Return the listing below exactly. Leave its pictures out.

[Start of section]

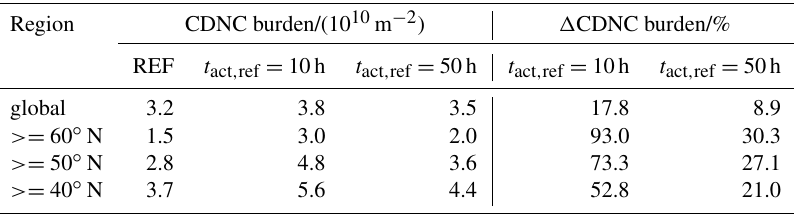
Table 3. CDNC mean burden of the three simulations globally averaged and averaged over different regions in the Northern Hemisphere as well as the change due to consideration of CCN-active BC and POM particles in the externally mixed Aitken mode after heterogeneous O 3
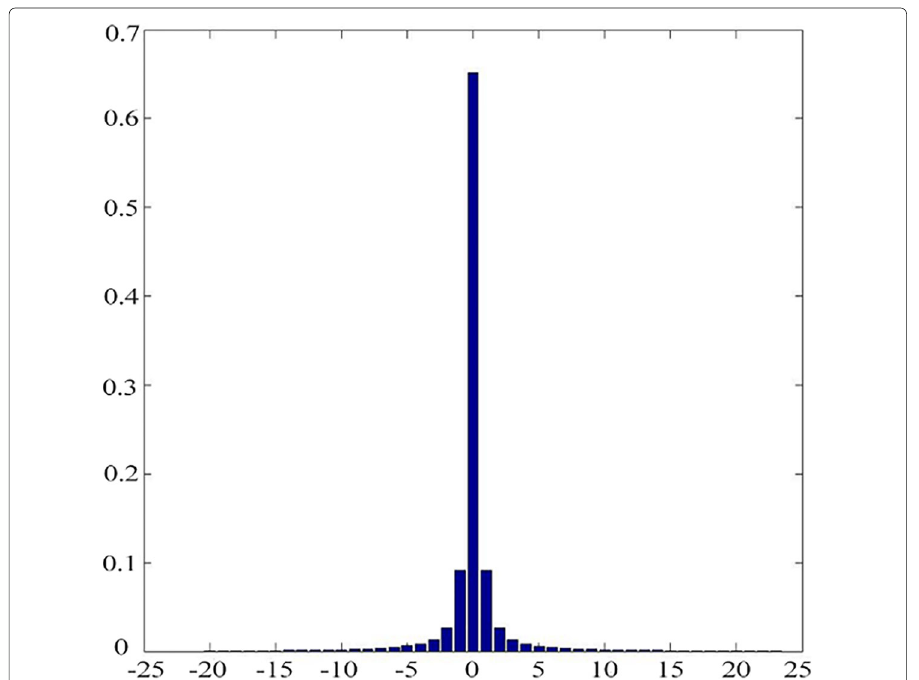
Fig. 3 Histogram of the quantized DCT coefficients in a JPEG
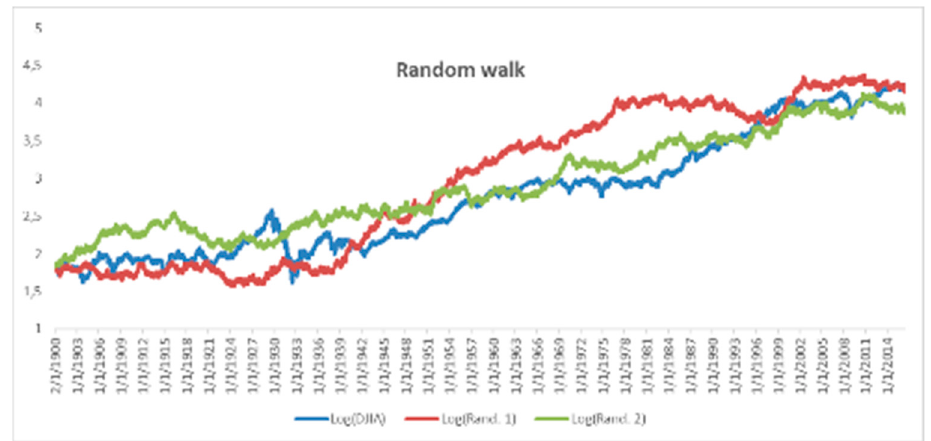
Figure 12. DJIA compared to randomly generated series. Source: Authors’ processing is based on data available on http://stooq.com/ (accessed on 20.07.2017).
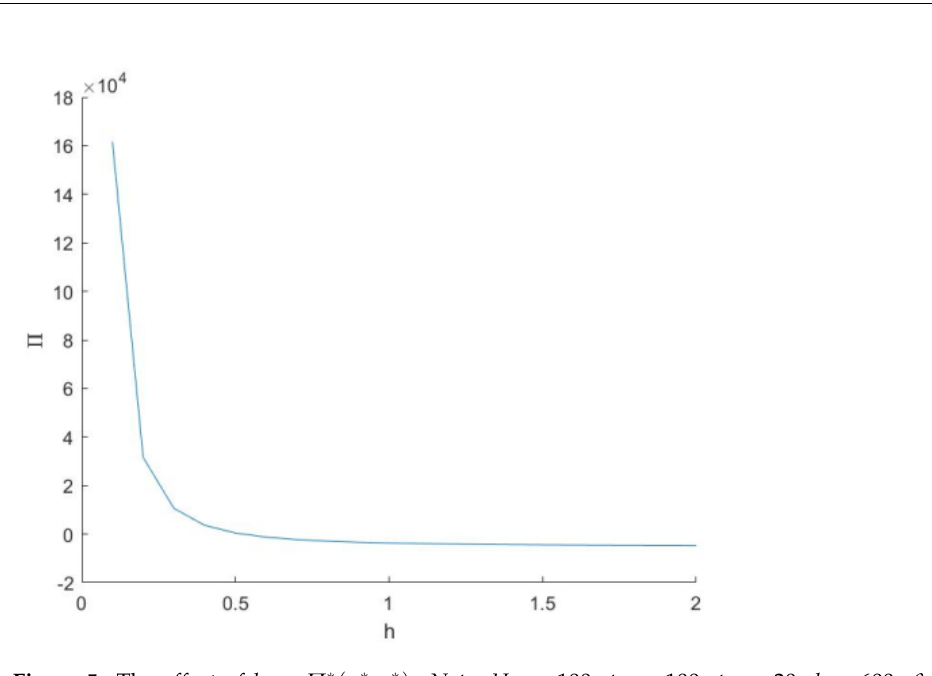
= 100, 𝑡 = 100, 𝑡 = 20, 𝑙 = 600, 𝛽 = 0.1, 𝐶 = 0 1 2 𝑎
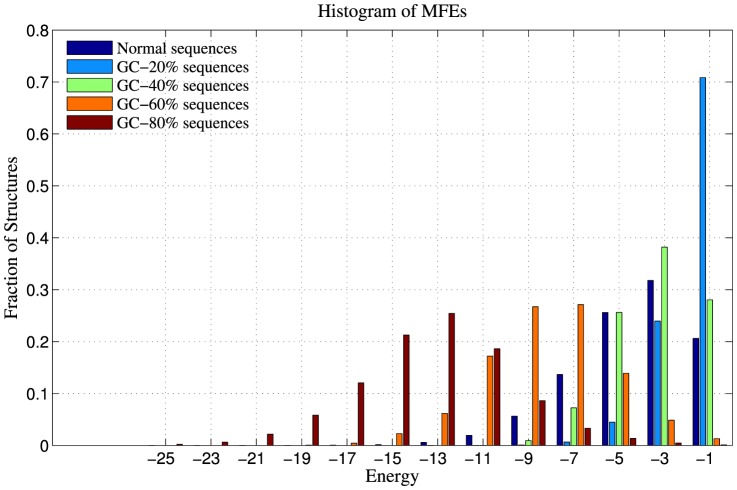
Minimum Free Energies of structures formed by RNA sequences of varied GC content.Data shown are for one million sequences of varied GC-content in comparison to normal unbiased sequences. The MFEs were calculated using viennaRNAFold routine of Vienna RNA package [10]. We observe that the Minimum Free Energies of sequences become less negative as their GC content decreases, reflecting a decrease in thermal stability.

[End of section]

* Solution for this task
Table 3. CDNC mean burden of the three simulations globally averaged and averaged over different regions in the Northern Hemisphere as well as the change due to consideration of CCN-active BC and POM particles in the externally mixed Aitken mode after heterogeneous O 3
Fig. 3 Histogram of the quantized DCT coefficients in a JPEG
Figure 12. DJIA compared to randomly generated series. Source: Authors’ processing is based on data available on http://stooq.com/ (accessed on 20.07.2017).
= 100, 𝑡 = 100, 𝑡 = 20, 𝑙 = 600, 𝛽 = 0.1, 𝐶 = 0 1 2 𝑎
Minimum Free Energies of structures formed by RNA sequences of varied GC content.Data shown are for one million sequences of varied GC-content in comparison to normal unbiased sequences. The MFEs were calculated using viennaRNAFold routine of Vienna RNA package [10]. We observe that the Minimum Free Energies of sequences become less negative as their GC content decreases, reflecting a decrease in thermal stability.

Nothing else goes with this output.